Requirements:
1: Copy the passage on environmental damage and sustainability word for word, from "Fortunately there is" up to and including "from all sides.".
2: Proceed with the passage on sustainable development, picking up right after its final sentence.

--- BEGIN Text passage ---

These must all be discounted should a GWP (Gross Well-being Product) be calculated. It’s the sudden disasters and scandals that get into the newspapers and remain in everyone’s memory. The explosion of the pesticide factory in Bhopal (1984), the nuclear disaster in Chernobyl (1986), the oil spill of the tanker in Alaska (Exxon Valdez, 1989). Nonetheless there is also a growing awareness of the chronic pollution of our biotope with the greenhouse effect as best-known example. The extent of the impacts is becoming disquieting. The Arctic Climate Impact Assessment  predicts that half of all ice will be gone by the end of this century. In 1965 only 1% of the Amazon forest had been cleared for cultivation, in 2025 a quarter will be gone. If we continue at the same rate and especially in ‘the same way’ we will be able to say with misplaced pride within 100 years that the total destruction of the environment has been achieved. Add to this an exponential population growth  and the challenges are clear. The figures are perhaps not known, but the story is.
 
Fortunately there is a growing awareness. It is not the first time that the bowstring has been drawn for a ‘better’ world. In 1968 with ‘The Limits to Growth’ of the Club of Rome, in 1987 with ‘Our Common Future’ of the Brundtland Commission in which the term sustainable development was coined for the first time, in 1992 with the UN World Summit in Rio where a global sustainability agenda was drawn up. Economic, social and environmental legislation was expanded, enforceable at national and regional levels, permissive at international level. Contributions to sustainable development have come from all sides.
 
International labels such as FSC (sustainable wood) were created to guide the consumer in the choice of products. Financial markets established separate stock market indices (Dow Jones Sustainable World Indexes in 1999, FTSE4GOOD in 2001). Sectors (textile, diamond, soya, palm oil, …) started collaborating with NGOs in order to draw up codes of good conduct. Proactive entrepreneurs and companies joined forces on new platforms (World Business Council on Sustainable Development and CSR Europe, both established in 1995).

--- END Text passage ---
--- BEGIN Data excerpts ---

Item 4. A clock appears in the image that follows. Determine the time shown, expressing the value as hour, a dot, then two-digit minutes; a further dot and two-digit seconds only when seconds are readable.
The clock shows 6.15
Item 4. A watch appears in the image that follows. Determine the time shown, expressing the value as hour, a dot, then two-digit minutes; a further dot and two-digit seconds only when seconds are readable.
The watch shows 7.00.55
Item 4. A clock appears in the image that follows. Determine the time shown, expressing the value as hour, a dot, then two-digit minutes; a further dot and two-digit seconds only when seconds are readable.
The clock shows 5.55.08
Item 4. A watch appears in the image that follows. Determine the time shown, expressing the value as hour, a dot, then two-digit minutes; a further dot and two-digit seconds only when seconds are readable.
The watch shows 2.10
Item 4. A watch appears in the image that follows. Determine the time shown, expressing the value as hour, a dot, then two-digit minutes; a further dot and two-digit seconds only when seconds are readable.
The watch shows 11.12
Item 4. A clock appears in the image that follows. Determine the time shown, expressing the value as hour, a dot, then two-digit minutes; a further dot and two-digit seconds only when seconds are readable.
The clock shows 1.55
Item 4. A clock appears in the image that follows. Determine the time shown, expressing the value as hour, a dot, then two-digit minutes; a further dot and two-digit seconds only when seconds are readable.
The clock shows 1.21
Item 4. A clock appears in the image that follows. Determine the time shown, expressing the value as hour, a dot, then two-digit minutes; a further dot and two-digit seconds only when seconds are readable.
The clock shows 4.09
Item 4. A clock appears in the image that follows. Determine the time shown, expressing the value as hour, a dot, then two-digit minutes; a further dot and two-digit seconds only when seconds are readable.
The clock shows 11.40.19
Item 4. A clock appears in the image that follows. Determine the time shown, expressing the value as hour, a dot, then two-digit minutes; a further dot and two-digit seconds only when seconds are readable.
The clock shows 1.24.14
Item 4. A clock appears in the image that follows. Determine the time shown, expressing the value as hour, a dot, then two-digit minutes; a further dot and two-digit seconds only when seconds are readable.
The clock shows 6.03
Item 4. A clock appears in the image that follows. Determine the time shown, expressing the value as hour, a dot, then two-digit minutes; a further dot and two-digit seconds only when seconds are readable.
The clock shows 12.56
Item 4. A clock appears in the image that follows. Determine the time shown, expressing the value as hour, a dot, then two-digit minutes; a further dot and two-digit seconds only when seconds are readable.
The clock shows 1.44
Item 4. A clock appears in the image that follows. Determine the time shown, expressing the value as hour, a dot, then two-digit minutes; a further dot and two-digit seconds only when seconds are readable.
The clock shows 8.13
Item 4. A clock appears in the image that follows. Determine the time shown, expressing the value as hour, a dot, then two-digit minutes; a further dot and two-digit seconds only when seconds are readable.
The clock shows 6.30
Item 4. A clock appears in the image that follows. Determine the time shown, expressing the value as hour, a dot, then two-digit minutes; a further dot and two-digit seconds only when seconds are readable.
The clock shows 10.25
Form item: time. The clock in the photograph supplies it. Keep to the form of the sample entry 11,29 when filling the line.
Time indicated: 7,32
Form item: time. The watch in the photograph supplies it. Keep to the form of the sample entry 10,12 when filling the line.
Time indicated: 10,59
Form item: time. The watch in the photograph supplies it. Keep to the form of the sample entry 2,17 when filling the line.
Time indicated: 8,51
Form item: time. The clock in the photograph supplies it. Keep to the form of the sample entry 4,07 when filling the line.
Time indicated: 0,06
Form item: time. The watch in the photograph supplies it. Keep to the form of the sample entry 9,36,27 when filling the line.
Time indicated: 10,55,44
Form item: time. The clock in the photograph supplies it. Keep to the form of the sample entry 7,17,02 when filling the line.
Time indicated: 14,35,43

--- END Data excerpts ---

Answers below:
1:
Fortunately there is a growing awareness. It is not the first time that the bowstring has been drawn for a ‘better’ world. In 1968 with ‘The Limits to Growth’ of the Club of Rome, in 1987 with ‘Our Common Future’ of the Brundtland Commission in which the term sustainable development was coined for the first time, in 1992 with the UN World Summit in Rio where a global sustainability agenda was drawn up. Economic, social and environmental legislation was expanded, enforceable at national and regional levels, permissive at international level. Contributions to sustainable development have come from all sides.

2:
 
Are all these concrete contributions sufficient or just a stopgap? Certainly in relation to activities at the environmental level we see a clear improvement in many areas (soil, air, water, …) at the local level (in the west) and a deterioration at the global level (greenhouse effect). The fact that it can be done differently also at the global level is shown by the resolute policy choices to stop acid rain and the growing hole in the ozone layer. Collective action is possible, yet often only when there is a pressing need.
 
The pace at which the world changes remains in stark contrast to the pace at which the awareness of the consequences hereof changes. It has taken more than 30-40 years to see attitudes change from initially defensive (waste cost reduction, compliance with legislation) to collaborative (preventive measures, management approach) to a proactive approach (product accountability, life cycle analysis, eco-efficiency). But even with this eco-efficient approach there is no guarantee of success because of the rebound effect. Reducing the emission of a car by 10, 30 or 50% still produces emission and, with an increase in traffic of 20, 40 or 60%, more than previously despite the eco-efficient approach. Eco-efficiency does not necessarily change the process or the product. A diesel engine with a carbon filter remains a combustion engine with (much less) emission. On all fronts one gradually comes to the conclusion that eco-efficient initiatives are useful but insufficient. Eco-effectiveness goes beyond eco-efficiency.
 
Eco-effectiveness raises the question whether we are optimising the right things. In Japan Toyota engineers dream of a car that will take CO2 from the air. Perhaps impossible, but one day when it’s driving around all earlier technology – for any citizen – will immediately seem outdated and old-fashioned. And the innovator will become the new market leader.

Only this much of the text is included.